Прячась за трудами праведными, все десять дней я переживал роковую четверть часа. Промежуток времени от той минуты, когда Тьен вышла из комы, до той, когда она ушла в смерть. Этот шлюз, открывшийся благодаря мне и по моей вине. Детское личико, просветленное чудом… потрясение оказалось сокрушительным, оно убило ее. Если бы я не совершил насилия над природой, чтобы испытать свою силу, она могла бы очнуться сама, медицина могла бы победить ее болезнь и она сейчас была бы еще на этом свете. Все эти «бы» не снимают с меня вины: главное — намерение. Я хотел спасти жизнь человеческую, предъявив свои права, но Бог ничего не делает по принуждению, и я ее погубил, потому что мною двигал личный интерес, а не любовь. Мне требовалось
Я исповедовался в первый же день. Отец-настоятель отпустил мне грехи с традиционной речью о спасении души, которая закончилась уверением, что Бог всегда узнает своих. В том-то и загвоздка. Спустя неделю после того, как мы пожили бок о бок, делили молитву, труд, трапезы и пели в один голос, я спросил его, тоже на исповеди, верит ли он, положа руку на сердце, что я — Мессия.
— Слышите ли вы, как говорит в вас Святой Дух, Джимми?
— Нет.
— Тогда пусть решает папа. Он один может распознать перст Божий.

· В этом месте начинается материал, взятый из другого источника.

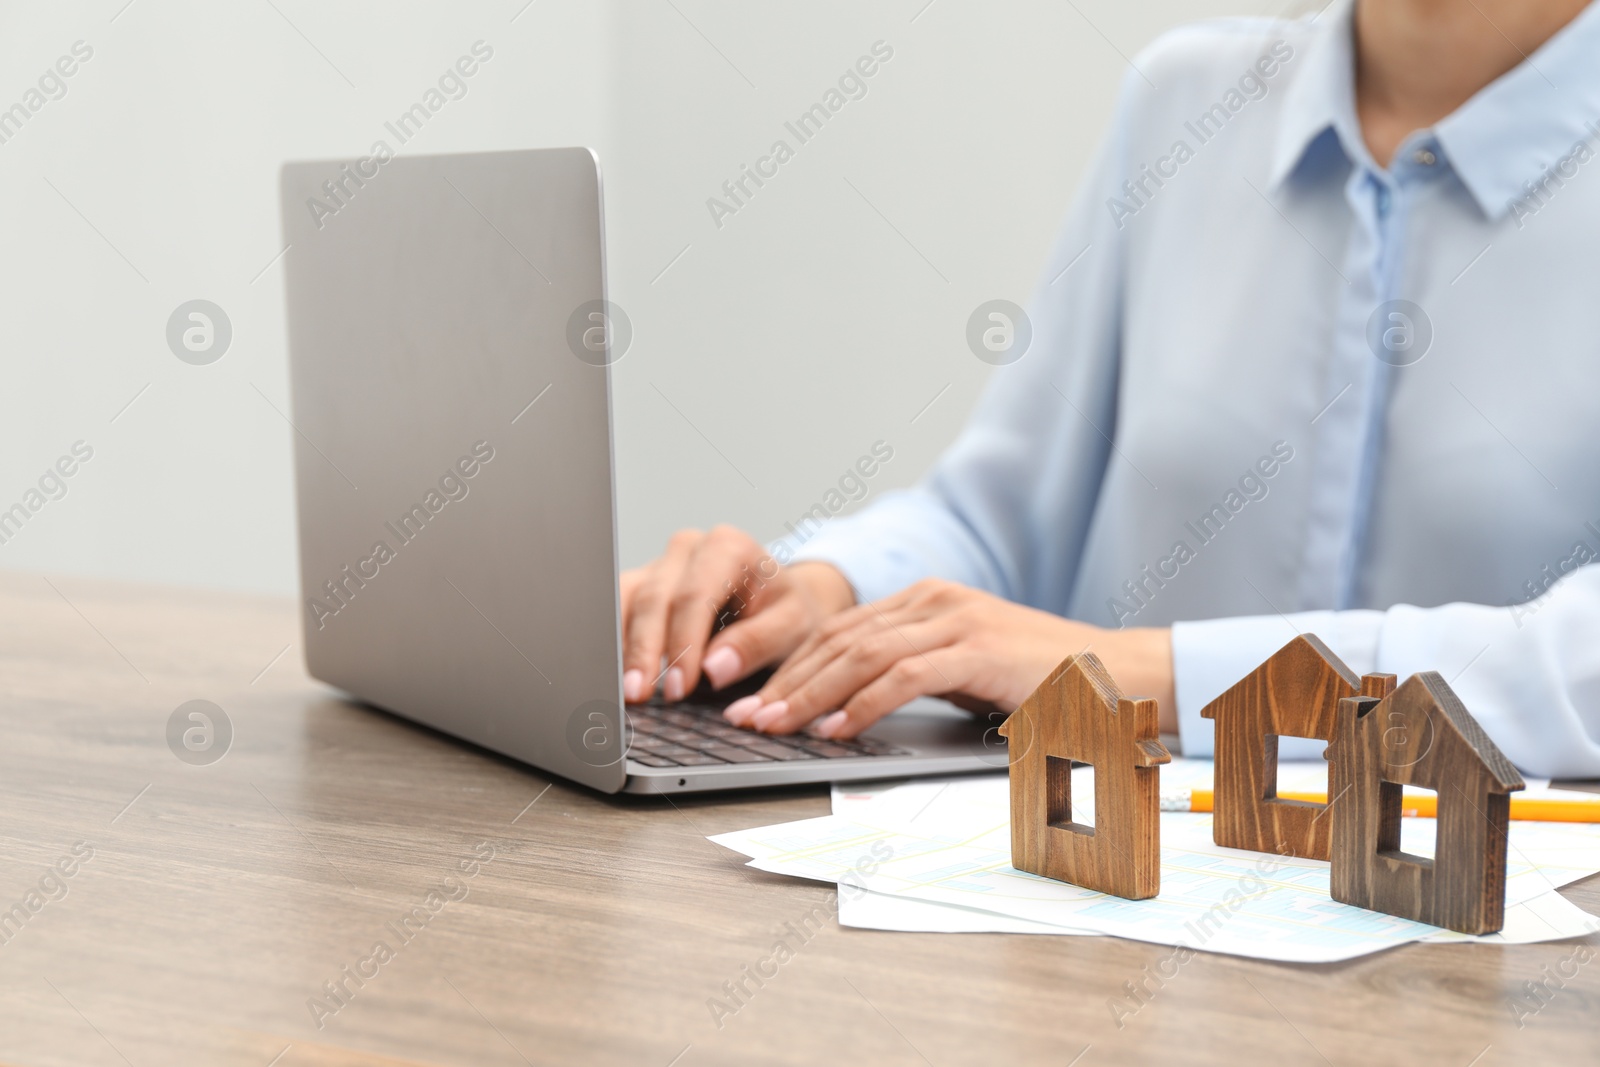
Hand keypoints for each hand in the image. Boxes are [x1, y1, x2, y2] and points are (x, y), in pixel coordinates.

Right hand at [619, 525, 856, 702]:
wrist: (781, 601)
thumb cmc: (788, 611)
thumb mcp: (792, 626)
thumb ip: (756, 643)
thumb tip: (714, 669)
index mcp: (728, 547)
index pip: (695, 595)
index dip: (683, 643)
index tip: (679, 686)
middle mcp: (688, 549)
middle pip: (654, 597)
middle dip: (645, 649)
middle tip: (639, 695)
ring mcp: (660, 565)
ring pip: (627, 601)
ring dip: (621, 647)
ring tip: (621, 691)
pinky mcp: (643, 586)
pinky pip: (618, 610)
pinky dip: (615, 644)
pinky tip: (615, 676)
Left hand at [722, 578, 1174, 738]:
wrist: (1113, 677)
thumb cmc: (1037, 683)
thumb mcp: (961, 672)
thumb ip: (911, 674)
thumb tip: (844, 708)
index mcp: (925, 600)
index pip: (839, 630)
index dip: (790, 666)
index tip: (753, 700)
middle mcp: (934, 600)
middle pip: (839, 639)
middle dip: (786, 681)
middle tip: (747, 717)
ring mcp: (955, 620)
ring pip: (862, 655)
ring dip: (812, 694)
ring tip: (778, 726)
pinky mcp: (977, 648)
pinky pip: (904, 676)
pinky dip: (863, 703)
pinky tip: (836, 730)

— Потому что церковь — жена Христа, а он при ней вроде дуэньи?
— Потому что он непогрешим.
Я не стал спорить с ним об этом догмате. За несколько дней братства, хорала и уборки позднего винограда я понял-таки, что вера — не вопрос культуры и все, что я знаю о мировых религиях, не имеет веса перед Богом. Но насчет непогрешимости папы — нет уж, извините, мне смешно. Это же наследник святого Петра, того, кто трижды предал Иисуса, боясь, как бы его не арестовали с ним заодно. Потому Иисус его и выбрал, знал, что делает: чтобы построить Церковь, нужен хотя бы минимум изворотливости и осторожности, дипломатии то бишь.
— Они уже совещаются, я чувствую, — сам себя убеждает пресс-атташе, протягивая мне мятный леденец, как будто инвеститура зависит от свежести моего дыхания.

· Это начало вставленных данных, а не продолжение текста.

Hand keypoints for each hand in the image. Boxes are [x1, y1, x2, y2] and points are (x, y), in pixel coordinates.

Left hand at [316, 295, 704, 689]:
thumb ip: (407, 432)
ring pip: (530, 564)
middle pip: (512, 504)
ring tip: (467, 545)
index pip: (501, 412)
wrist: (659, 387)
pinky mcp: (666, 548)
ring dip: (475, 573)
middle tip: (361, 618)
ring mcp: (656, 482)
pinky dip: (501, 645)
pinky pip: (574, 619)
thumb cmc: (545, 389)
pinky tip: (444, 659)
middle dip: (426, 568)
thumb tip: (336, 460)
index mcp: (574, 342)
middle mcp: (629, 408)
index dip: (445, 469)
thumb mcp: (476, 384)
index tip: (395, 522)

В десятый раз он разглаживает на мне дарнелл-пуловскую куртку, которую я надел, чтобы положить конец спорам: одни хотели облачить меня в костюм с галстуком, другие — в льняной хитон.
— Досье настолько красноречиво, что беседовать с нами нет необходимости, — добавляет он, не в силах остановиться. — Вот увидите, они пригласят нас, чтобы сразу сообщить результаты голосования.
— Вы все-таки не на присуждении «Оскара», — сухо напоминает ему епископ Гивенс.
Наставник встревоженно щупает мой пульс: чего доброго, нарастающее между ними напряжение подействует на меня. Облегченно вздохнув, он говорит, что все в порядке, и радуется, что я так хорошо усвоил уроки дзен, — хотя как раз моего хладнокровия ему стоило бы опасаться.